Tratava-se de um trabalho mecânico de
combinatórias, de cifração e decifração a que a
cópia e o ditado correspondiam como estratégias de aquisição formal.
Tinha como objectivo uma produção sem
erros ortográficos e respeitadora de cânones e
estereotipos vazados em redacções sobre as
férias, as estações do ano ou, recuando no
tempo, sobre animais domésticos, sobre a pátria, tudo de acordo com as propostas dos manuais vigentes.
A iniciação na escrita foi predominantemente entendida nos programas escolares
como uma sequência pré-determinada de actividades a realizar pelo aprendiz, sequência
que lhe permitiria um conjunto hierarquizado
de aquisições.
A partir do início da década de oitenta, o
trabalho de muitos investigadores, sobretudo
anglosaxónicos, veio, porém, a caracterizar a
aprendizagem da escrita como um processo
complexo, global, holístico-construtivo e assente numa prática dialógica.
Escrever é uma tarefa de resolução de problemas, constitui uma tentativa continuada de
descobrir o que se quer dizer e desenvolve-se
num trabalho comunicativo de interacção
social.
Do que se trata, hoje, é de propiciar contextos que constituam convite à comunicação
desbloqueada, recebendo-se os diversos processos e intencionalidades dos alunos, ajudandoos e ajudando-se estes, entre si, a descobrir o
que querem dizer.
A revisão do já escrito é uma tarefa que
permanentemente se pode reiniciar, porque
qualquer escrito é passível de ilimitadas reformulações: escrever é reescrever.

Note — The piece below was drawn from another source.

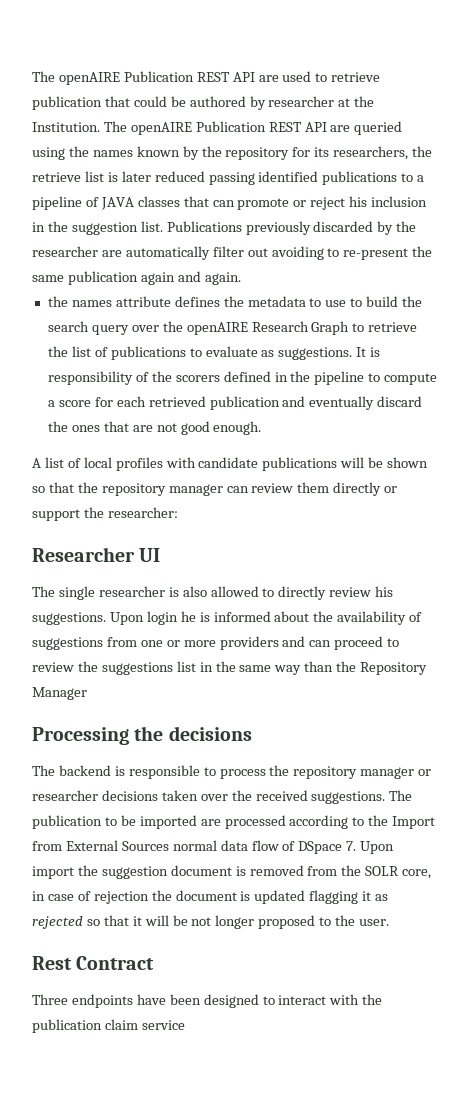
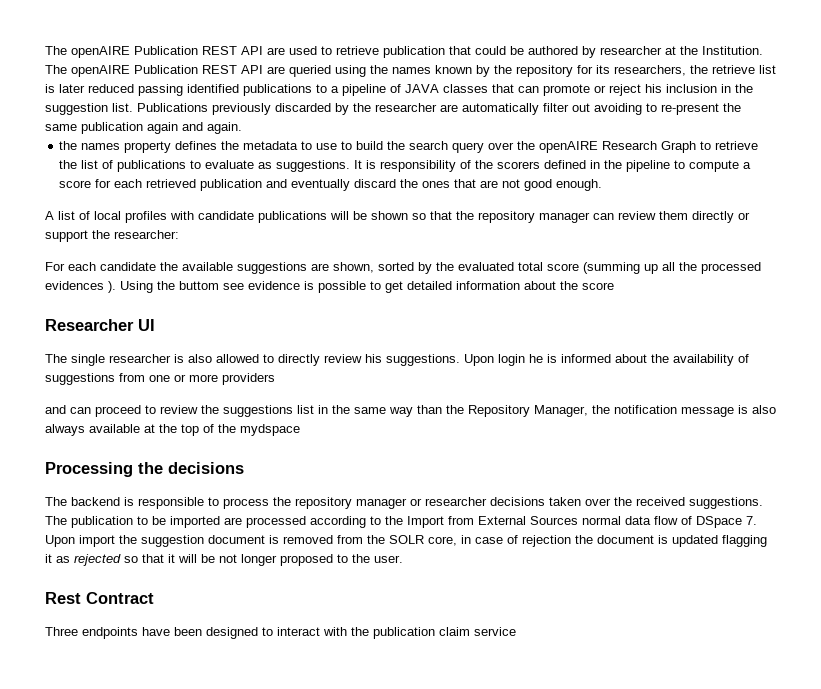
[115,296,171,307] attribute -> [124,141,172,153] property
(178, 512) none -> [45,262,761,274] [45,281,614,293] // For each candidate the available suggestions are shown, sorted by the evaluated total score (summing up all the processed evidences ). Using the buttom see evidence is possible to get detailed information about the score
(279, 643) none -> (275, 379) //
[32,687,87,700] Manager -> [534,405,776,417] [45,424,300,436] Manager, the notification message is also always available at the top of the mydspace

Para alguns,
Deus (a perfeição) está na reescrita!
Segundo Niza, S. (1989) «Impõe-se um espaço de liberdade negocial no interior da escola para que os temas, os motivos, os ritmos
de produção e as suas finalidades surjam de
um acordo em cooperação que garanta a motivação intrínseca da escrita. Assim, poderá
tornar-se gratificante o processo de desenvolvimento e regulação dos escritos, porque estes
surgem como conquista permanente de novos
sentidos e potencialidades para a escrita, por
oposição a velhos processos de constrangimento e insucessos constantes.» (p. 3)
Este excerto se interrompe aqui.